La Vérité sur la bataille des plaines d’Abraham
La phrase figurant sur la couverture du nouveau livre de D. Peter MacLeod, « Les huit minutes de tirs d’artillerie qui ont façonné un continent », est sans doute volontairement trompeuse.
D. Peter MacLeod, l’historien spécialiste de la période pré-Confédération du Musée canadien de la guerre à Ottawa, sait très bien que le siège de Québec a duré plus de huit minutes, et qu’il est le point culminant d’une campagne de plusieurs mois marquée par des combats brutaux dans toute la région du Saint-Laurent, de Montréal jusqu’au golfe du Saint-Laurent, et bien au-delà.
Tous ceux qui connaissent un peu l’histoire du Canada savent quelles sont les grandes lignes de la bataille de Québec. D’un côté, il y avait Louis-Joseph de Montcalm-Gozon, marquis de Saint-Véran, le commandant suprême des forces françaises en Amérique du Nord, convaincu que ce Gibraltar du Nouveau Monde ne pourrait jamais être pris. De l’autre, l’impitoyable, mais très efficace général britannique James Peter Wolfe, l’homme qui avait réussi à prendre la forteresse de Louisbourg et à faire entrer ses troupes par la « porte arrière » de Québec, pour mourir au moment de sa plus grande victoire. Ce terrible conflit emportera les deux hommes et, même 250 ans plus tard, il continue de provoquer des émotions intenses, tant du côté francophone qu’anglophone.

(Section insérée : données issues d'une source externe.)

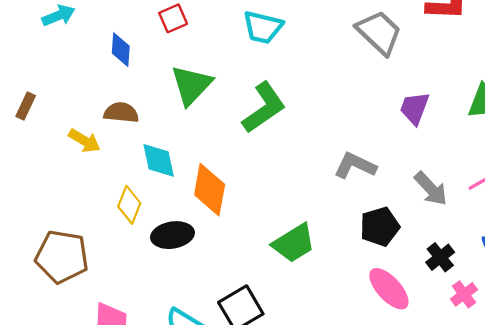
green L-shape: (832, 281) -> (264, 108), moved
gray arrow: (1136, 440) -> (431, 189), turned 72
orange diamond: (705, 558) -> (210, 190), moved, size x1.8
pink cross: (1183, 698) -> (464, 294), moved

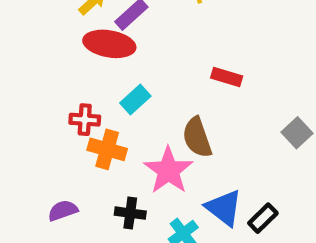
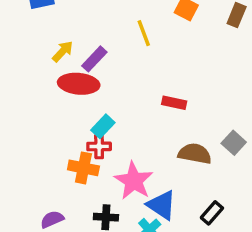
red cross: (85, 120) -> (99, 146), moved
brown semicircle: (197, 137) -> (195, 154), moved, turned 124
blue triangle: (224, 208) -> (162, 205), moved

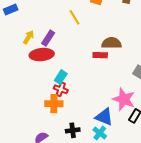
red cross: (99, 146) -> (61, 89), turned 32
brown semicircle: (195, 154) -> (111, 43), moved
pink star: (134, 181) -> (124, 99), moved

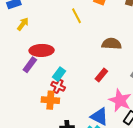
yellow arrow: (29, 37) -> (23, 24), moved
purple rectangle: (48, 38) -> (30, 65), moved
red rectangle: (100, 55) -> (101, 75), moved, turned -56

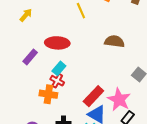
red ellipse: (42, 50) -> (57, 43), moved
red rectangle: (101, 75) -> (93, 96), moved, size x1.5

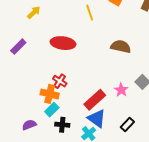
purple rectangle: (30, 57) -> (18, 47), moved
cyan rectangle: (59, 68) -> (52, 110), moved
pink star: (119, 100) -> (121, 90), moved, size x0.6

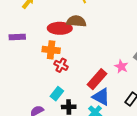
brown semicircle: (121, 46) -> (76, 21), moved
purple rectangle: (18, 47) -> (17, 37), turned 49
orange cross: (50, 94) -> (51, 50), moved

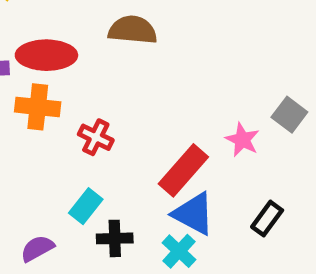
red ellipse: (60, 28) -> (46, 55), moved
orange cross: (51, 50) -> (38, 107), moved

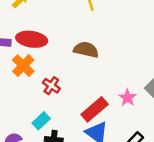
brown semicircle: (133, 30) -> (86, 50), moved
orange cross: (38, 107) -> (23, 66), turned 30

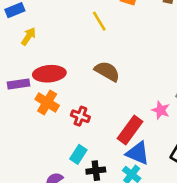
brown semicircle: (86, 50) -> (107, 71), turned 30

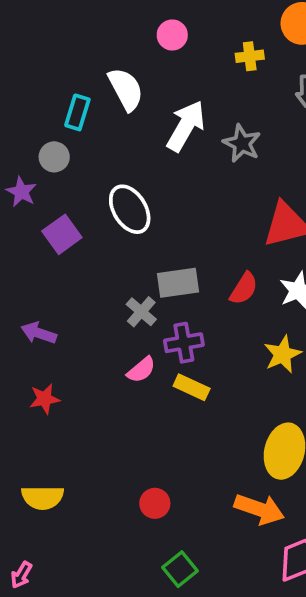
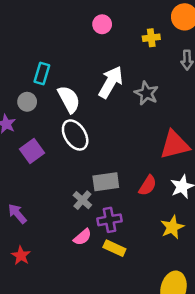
white semicircle: (126, 89) -> (69, 99), moved
purple arrow: (39, 333) -> (17, 214), turned 30
red star: (45, 399) -> (21, 256), turned -30

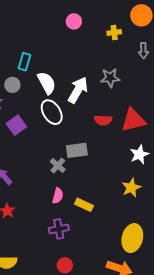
white arrow: (111, 82) -> (78, 90), moved
gray star: (146, 93) -> (110, 78), turned -30
red semicircle: (148, 185) -> (103, 120), moved, turned 60
purple cross: (110, 220) -> (59, 229), moved
pink semicircle: (82, 237) -> (58, 196), turned -35

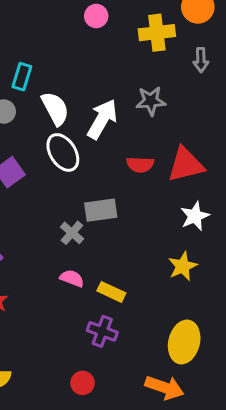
yellow cross: (114, 32) -> (157, 33), size x1.6
pink semicircle: (58, 196) -> (72, 278), turned -84
purple cross: (59, 229) -> (102, 331), moved, turned 30

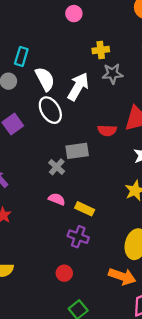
yellow cross: (157, 33) -> (101, 50), moved, size x0.7
red semicircle: (140, 165) -> (107, 130), moved

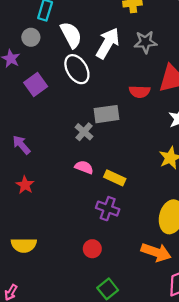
gray star: (113, 74) -> (145, 42), moved

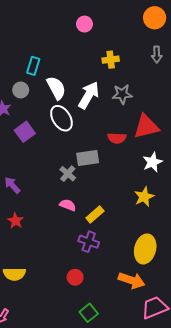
yellow rectangle: (115, 178) -> (95, 214), turned -66

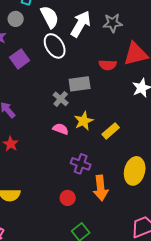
yellow star: (144, 197) -> (84, 121), moved
yellow rectangle: (95, 214) -> (111, 131), moved
orange arrow: (132, 280) -> (101, 188), moved, turned 65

Tout cela est vrai, mais ce n’est qu’une petite partie de l’histoire. D. Peter MacLeod sait que les faits sont plus complexes, et qu’ils font intervenir des gens ordinaires, qui se sont retrouvés au cœur de ce grand événement de notre histoire.
Ce sont ces nombreux fils narratifs, tissés par l'auteur avec adresse, qui font de La Vérité sur la bataille des plaines d’Abraham un ouvrage si agréeable à lire.
Prenons, par exemple, l’histoire de ce commis anonyme qui travaillait pendant le siège au Magasin du Roy de Québec (l’entrepôt royal) et veillait à ce que les troupes françaises ne manquent de rien pour gagner la guerre. À partir de son journal anonyme, D. Peter MacLeod nous raconte cette guerre à travers les yeux d’un fonctionnaire frustré; nous sommes tous interpellés par sa description de l’ineptie des bureaucrates et des chefs de l’époque qui ne pouvait mener les troupes françaises qu’à la défaite.
Nous découvrons également William Hunter, un marin britannique qui espérait faire avancer sa carrière en accompagnant Wolfe lors de son assaut sur Québec.
L’auteur fouille dans les registres, les journaux intimes et les dossiers officiels pour trouver des récits qui donnent un visage humain à cette bataille. Ce sont ces petites « tranches de vie » qui nous rappellent que les guerres ne sont pas gagnées ou perdues par les seuls généraux, mais aussi par les troupes sur le terrain, les marins sur leurs navires et les milliers d’acteurs anonymes qui participent indirectement à la bataille. Peu après la publication de ce livre, on a annulé une reconstitution du siège de Québec, prévue depuis longtemps. Cet événement devait coïncider avec le 250e anniversaire de la bataille, en septembre 2009.
Ceux qui ont lutté pour l’annulation de cette reconstitution historique auraient sans doute souhaité que l’on oublie également le conflit. Il serait utile aux deux parties de ce débat de lire ce livre, ne serait-ce que pour se rappeler qu’il y a bien plus, derrière notre histoire commune (dont le siège de Québec fait partie) que le résultat final.